Coding the eligibility traces was fairly straightforward. It took a few small modification of my code, but I had it ready for debugging quickly. I tested with lambda=0, which is supposed to give the same result as not having the eligibility traces at all. Of course, it did not give me the same results, so I debugged some more and now it works fine.

I am continuing at first to test in the smaller world, to get a quick idea of how the eligibilty traces affect the learning of the agent; at the same time I'm designing a bigger 30x30 world that will test the value of these eligibility traces on a 'grand' scale.
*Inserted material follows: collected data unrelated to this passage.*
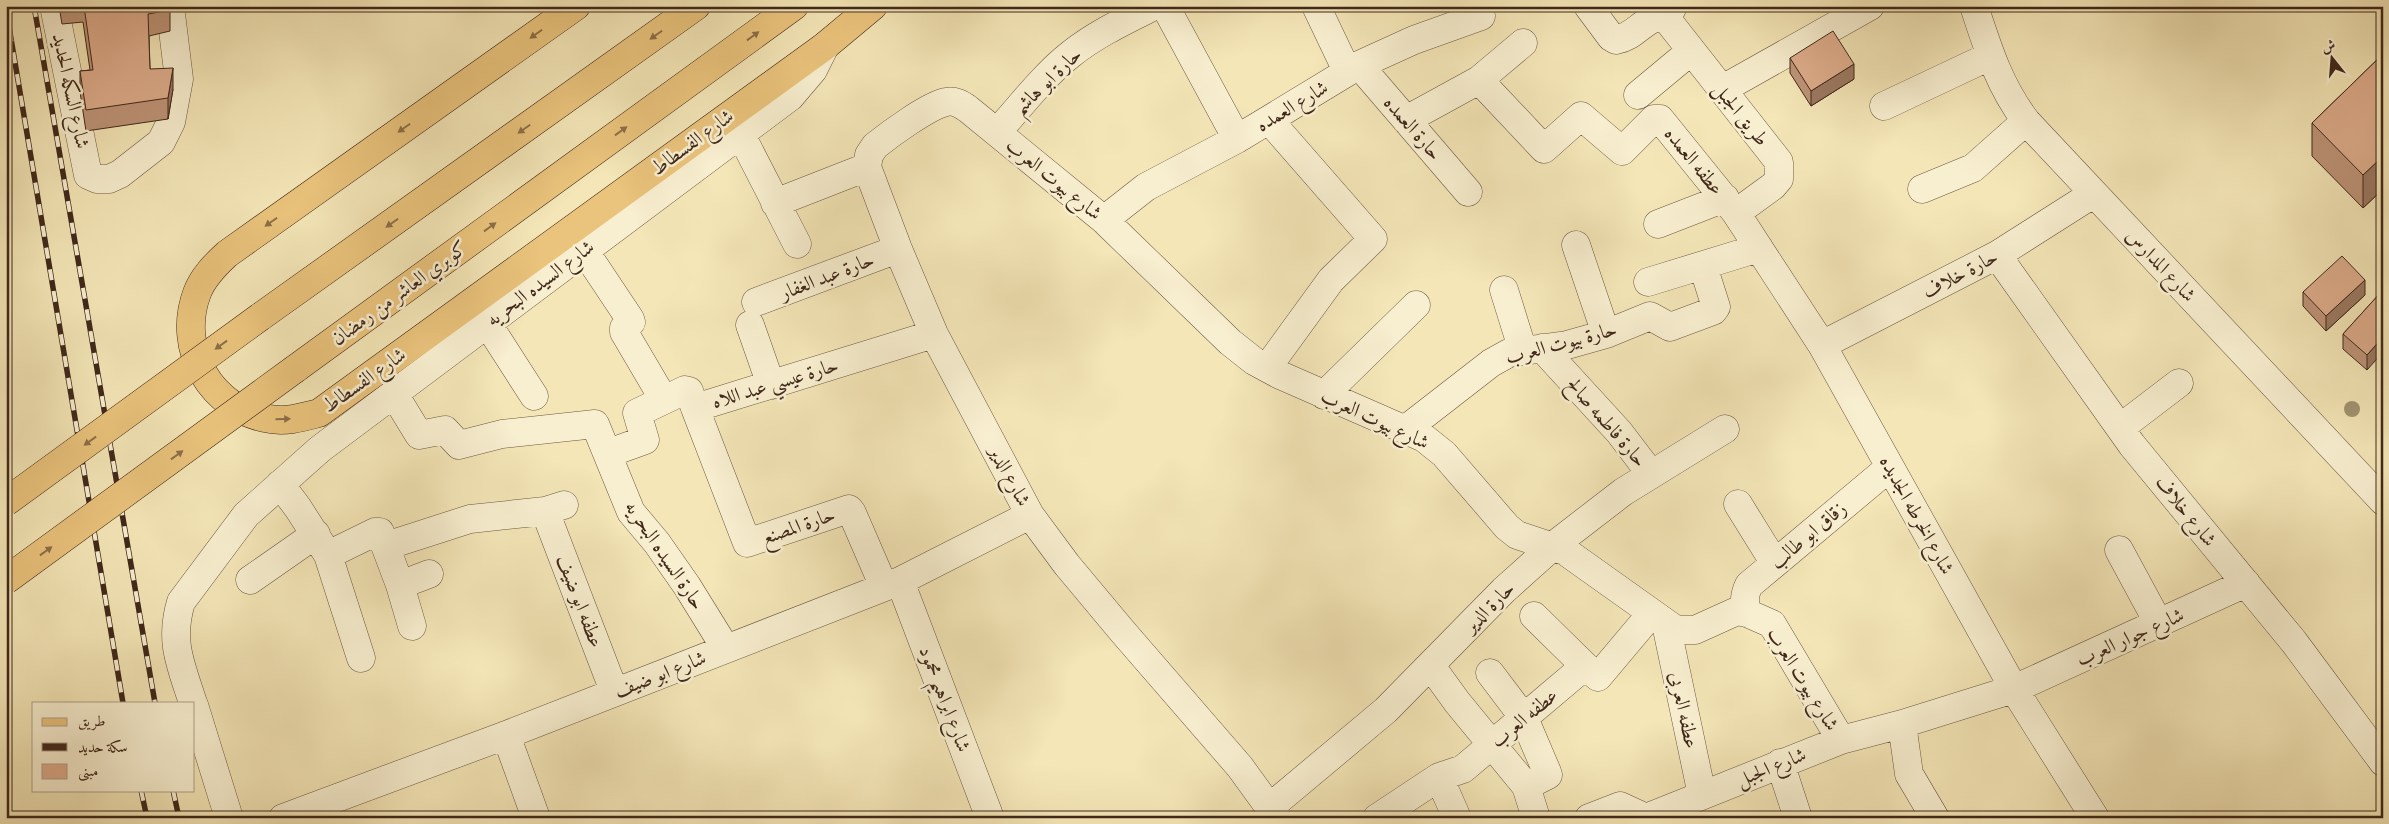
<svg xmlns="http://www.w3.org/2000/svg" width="2389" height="824" viewBox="0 0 2389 824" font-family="Alegreya,Amiri,serif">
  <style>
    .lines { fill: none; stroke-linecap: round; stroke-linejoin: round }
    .minor-casing { stroke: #6c5842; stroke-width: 29 }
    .primary-casing { stroke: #3f281b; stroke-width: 29 }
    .minor { stroke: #f8efd0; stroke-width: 28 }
    .primary { stroke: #eac37c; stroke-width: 28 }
    .rail-casing { stroke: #3f281b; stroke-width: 5.5 }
    .rail { stroke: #f8efd0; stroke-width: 4; stroke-dasharray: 11; stroke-linecap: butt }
    .primary-bridge-casing { stroke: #3f281b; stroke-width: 29; stroke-linecap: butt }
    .primary-bridge { stroke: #eac37c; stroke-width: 28 }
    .tree { fill: #a19471 }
    .wall { fill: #be9478; stroke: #3f281b }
    .shaded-wall { fill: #9b7861; stroke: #3f281b }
    .building { fill: #ddac8b; stroke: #3f281b }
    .oneway { fill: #8c6e47 }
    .labels { text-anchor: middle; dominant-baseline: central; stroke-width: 5; stroke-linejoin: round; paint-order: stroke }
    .street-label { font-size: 20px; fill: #3f281b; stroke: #f8efd0 }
  </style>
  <rect width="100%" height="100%" fill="#f4e6b7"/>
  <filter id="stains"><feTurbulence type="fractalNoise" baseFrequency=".004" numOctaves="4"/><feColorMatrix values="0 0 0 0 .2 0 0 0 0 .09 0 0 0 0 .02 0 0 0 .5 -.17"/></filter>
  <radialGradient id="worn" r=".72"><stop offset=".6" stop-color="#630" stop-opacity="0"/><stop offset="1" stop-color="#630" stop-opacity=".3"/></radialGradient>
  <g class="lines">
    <g class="minor-casing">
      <path id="minor" d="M54 6 88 175 97 179H109L120 174 161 142 171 122 179 79 170 6
        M1165 6 1237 139
        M1316 6 1347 71
        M1588 6 1611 37 1616 40C1638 36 1644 15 1668 16
        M1673 6 1668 16 1669 22 1779 162V179L1773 186 1736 213
        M1974 6C1988 49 1999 85 2026 121L2383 501
        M1359 65 1468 192
        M1479 80 1544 149 1581 116 1622 151 1654 119H1660L1736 213 1822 345 2014 689 2095 818
        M1721 90 1870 6
        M1638 95 1691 51
        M1884 106 1990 56
        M1406 120 1479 80 1523 43
        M997 132C1021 106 1043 76 1071 54 1096 34 1126 20 1154 6
        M740 133 797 244
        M1922 189 1973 168 2026 121
        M775 203 867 167
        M1104 220 1146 187 1237 139 1359 65 1414 40 1481 16 1477 6
        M1658 224 1725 198
        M1576 245 1606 334
        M584 250 630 319 631 322 624 328V332L664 400
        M1997 255 2132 445 2294 642 2383 762
        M1648 282 1759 248
        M1504 290 1523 351
        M756 302 898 249
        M487 323 534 396
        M750 325 771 385
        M1822 345 1997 255 2093 194
        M1542 348 1619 432 1651 474
        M1267 368 1331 280 1373 239 1269 120
        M394 394 419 435 445 430 459 445 502 434 595 424 631 512 657 543 687 586 726 649
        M1324 395 1416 305
        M695 408 747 543 849 509 852 513 884 587
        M2120 428 2179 383
        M1406 429 1491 363 1509 353 1567 345 1606 334 1650 316 1670 327 1713 311 1716 307 1703 266
        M609 453 645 440 637 413 685 390 689 391 695 408 934 334
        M280 484 298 508 328 555 361 658
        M1738 504 1774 562
        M545 511 614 691
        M386 546 470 519 545 511 564 505
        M2119 550 2159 624
        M328 555 375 532H380L400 585 412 626
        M250 580 316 534
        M900 581 990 818
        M400 585 429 574
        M1747 613C1744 602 1744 595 1749 585L1890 467
        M1534 616 1585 666
        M1666 624 1702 795
        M1431 666 1457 702 1526 786 1536 818
        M1490 673 1524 718 1547 772 1548 775 1526 786
        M193 703C181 665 169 642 181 602L246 515 320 449 790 97 813 70 825 46
        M194 705 229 818
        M1902 724 1909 774 1935 818
        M506 735 536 818
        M1780 763 1798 818
        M1439 777 1457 818
        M1269 808 1386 710 1504 590 1553 546 1623 492 1725 429
        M283 818 506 735 900 581 1030 515
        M1277 818 1240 767 1123 632 1067 565 1030 515 934 334 898 249 867 167 869 155 875 146C890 134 928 106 946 102 954 100 961 104 968 109L1104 220 1230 342 1254 361 1280 375 1424 438 1444 454 1507 527 1517 535 1565 551 1676 630H1695L1737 611 1747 613 1772 624 1841 740
        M1377 818 1439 777 1463 769 1585 666 1598 677 1651 614
        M1589 818 1620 806 1646 818
        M1646 818 1841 740 1902 724 2014 689 2246 583"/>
    </g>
    <g class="primary-casing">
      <path id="primary" d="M576 6 227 254C215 265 203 277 197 293 176 349 211 410 270 419 287 422 303 417 319 413L825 46 873 6
        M260 317 696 6
        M295 369 794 6"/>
    </g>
    <use href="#minor" class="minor"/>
    <use href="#primary" class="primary"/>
    <g class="rail-casing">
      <path id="rail" d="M34 6 155 703
        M6 9 123 703
        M141 790 147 818
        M173 790 179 818"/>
    </g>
    <use href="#rail" class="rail"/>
    <g class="primary-bridge-casing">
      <path id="primary-bridge" d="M6 502 260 317
        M6 580 295 369"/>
    </g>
    <use href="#primary-bridge" class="primary-bridge"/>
  </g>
  <circle class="tree" cx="2352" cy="409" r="8"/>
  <path class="wall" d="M59 6H169L170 10V31L149 36 150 69 173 89 168 119 86 131 80 92V71L90 70 83 22 62 24Z
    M2383 54V193L2381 191 2363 208 2312 156V123Z
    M1790 58 1854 79 1811 106 1790 73Z
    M2382 291 2367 370 2343 349V334Z
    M2303 292 2365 295 2326 331 2303 306Z"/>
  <path class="shaded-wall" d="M1854 64V79L1811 106V91Z
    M173 68V89L168 119V98Z
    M2381 158V191L2363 208V175Z
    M2365 280V295L2326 331V316Z
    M2383 337V352L2367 370V355Z"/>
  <path class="building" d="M84 6H169L170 10 148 14 150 69 173 68 168 98 86 110 80 71 93 70Z
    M1833 31 1854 64 1811 91 1790 58Z
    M2383 54V160L2381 158 2363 175 2312 123Z
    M2342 256 2365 280 2326 316 2303 292Z
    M2382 291H2383V337L2367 355 2343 334Z"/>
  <defs><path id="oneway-solid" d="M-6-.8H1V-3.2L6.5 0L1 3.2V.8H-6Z" transform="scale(1.25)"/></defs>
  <g class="oneway">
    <use href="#oneway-solid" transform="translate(536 34) rotate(145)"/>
    <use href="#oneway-solid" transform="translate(656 35) rotate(145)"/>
    <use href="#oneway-solid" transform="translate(753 36) rotate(-36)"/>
    <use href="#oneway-solid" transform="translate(404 128) rotate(145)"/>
    <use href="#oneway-solid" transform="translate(524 129) rotate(145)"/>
    <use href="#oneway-solid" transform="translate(621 131) rotate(-36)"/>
    <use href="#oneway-solid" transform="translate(271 222) rotate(145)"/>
    <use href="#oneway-solid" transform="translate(392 223) rotate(145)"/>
    <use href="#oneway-solid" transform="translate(490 227) rotate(-36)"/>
    <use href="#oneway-solid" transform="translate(221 345) rotate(144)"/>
    <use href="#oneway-solid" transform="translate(283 419) rotate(-1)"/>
    <use href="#oneway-solid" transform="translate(90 441) rotate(144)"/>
    <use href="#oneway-solid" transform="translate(177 455) rotate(-36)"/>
    <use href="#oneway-solid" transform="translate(46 551) rotate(-36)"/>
  </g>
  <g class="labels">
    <g class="street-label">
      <text transform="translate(1047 81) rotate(-44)">حارة ابو هاشم</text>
      <text transform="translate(71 91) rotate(78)">شارع السكه الحديد</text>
      <text transform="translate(1292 106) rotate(-31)">شارع العمده</text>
      <text transform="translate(1741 114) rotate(51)">طريق الجبل</text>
      <text transform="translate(1413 128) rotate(49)">حارة العمده</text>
      <text transform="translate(692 142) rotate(-36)">شارع الفسطاط</text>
      <text transform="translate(1694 161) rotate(51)">عطفه العمده</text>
      <text transform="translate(1054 179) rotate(39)">شارع بيوت العرب</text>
      <text transform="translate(2161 265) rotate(47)">شارع المدارس</text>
      <text transform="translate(1960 274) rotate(-28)">حارة خلاف</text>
      <text transform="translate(827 276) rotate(-21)">حارة عبد الغفار</text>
      <text transform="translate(540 283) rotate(-37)">شارع السيده البحريه</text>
      <text transform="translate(399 293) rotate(-36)">كوبري العاشر من رمضان</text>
      <text transform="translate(1561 343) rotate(-15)">حارة بيوت العرب</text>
      <text transform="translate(364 380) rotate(-35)">شارع الفسطاط</text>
      <text transform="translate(775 383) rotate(-17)">حارة عيسي عبد اللاه</text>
      <text transform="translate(1375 419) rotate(25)">شارع بيوت العرب</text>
      <text transform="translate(1607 422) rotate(49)">حارة فاطمه صالح</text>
      <text transform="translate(1010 476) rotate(62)">شارع الدير</text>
      <text transform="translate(2186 511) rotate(51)">شارع خلاف</text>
      <text transform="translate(1917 515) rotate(61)">شارع الخرطه الجديده</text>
      <text transform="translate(798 526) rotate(-19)">حارة المصنع</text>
      <text transform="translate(1808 535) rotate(-40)">زقاق ابو طالب</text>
      <text transform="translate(665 555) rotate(56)">حارة السيده البحريه</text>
      <text transform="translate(580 601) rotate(69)">عطفه ابو ضيف</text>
      <text transform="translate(1489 607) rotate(-45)">حارة الدير</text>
      <text transform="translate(2130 637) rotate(-24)">شارع جوار العرب</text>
      <text transform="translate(660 674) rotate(-21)">شارع ابو ضيف</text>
      <text transform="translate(1803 679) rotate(58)">شارع بيوت العرب</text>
      <text transform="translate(945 699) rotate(69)">شارع ابراهيم محمود</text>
      <text transform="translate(1684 710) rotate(78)">عطفه العربى</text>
      <text transform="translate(1524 718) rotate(-40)">عطفه العرب</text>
      <text transform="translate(1771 767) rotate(-22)">شارع الجبل</text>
    </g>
  </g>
  <rect width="2389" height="824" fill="none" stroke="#f4e6b7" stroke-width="25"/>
  <rect x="8" y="8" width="2374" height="809" fill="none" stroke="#3f281b" stroke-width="2.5"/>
  <rect x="12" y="12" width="2364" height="799" fill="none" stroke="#3f281b"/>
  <rect x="32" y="702" width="162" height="90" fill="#f8efd0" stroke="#ae9f88"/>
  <rect x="42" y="718" width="25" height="8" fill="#eac37c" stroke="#ae9f88"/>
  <text x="78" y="726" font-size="15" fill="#3f281b">طريق</text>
  <rect x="42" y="743" width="25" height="8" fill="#3f281b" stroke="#ae9f88"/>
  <text x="78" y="752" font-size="15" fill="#3f281b">سكة حديد</text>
  <rect x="42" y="764" width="25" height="15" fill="#ddac8b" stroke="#ae9f88"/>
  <text x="78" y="776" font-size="15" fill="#3f281b">مبنى</text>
  <g transform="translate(2332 58) rotate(343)" stroke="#f8efd0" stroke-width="4" paint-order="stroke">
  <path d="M0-4L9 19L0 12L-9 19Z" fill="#3f281b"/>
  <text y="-8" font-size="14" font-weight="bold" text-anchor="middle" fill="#3f281b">ش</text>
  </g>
  <rect width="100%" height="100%" filter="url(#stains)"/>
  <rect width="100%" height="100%" fill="url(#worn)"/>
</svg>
The results on the small world all seems to indicate that the eligibility traces are a valuable tool. The tests are much slower (since at any time all the state-action pair values neeed to be updated), and the initial learning rates are slower, but in the end the results can be even drastically better (in the case of the small world, it found the greater reward almost half the time, rather than not finding it at all). Here are some results:
Boltzmann Selection T=20: L=0.1 vs. L=0.2 vs. L=0.3 - Episodes 1 to 700
Boltzmann Selection T=20: L=0.1 vs. L=0.2 vs. L=0.3 - Episodes 3000 to 10000
Boltzmann Selection T=30: L=0.0 vs. L=0.1 vs. L=0.2 - Episodes 1 to 700
Boltzmann Selection T=30: L=0.0 vs. L=0.1 vs. L=0.2 - Episodes 3000 to 10000

For all three values of lambda, the initial learning rate is comparable (of course, higher values are still slightly slower), but that in the end, the agents with a higher lambda find the better goal much faster, thousands of episodes faster.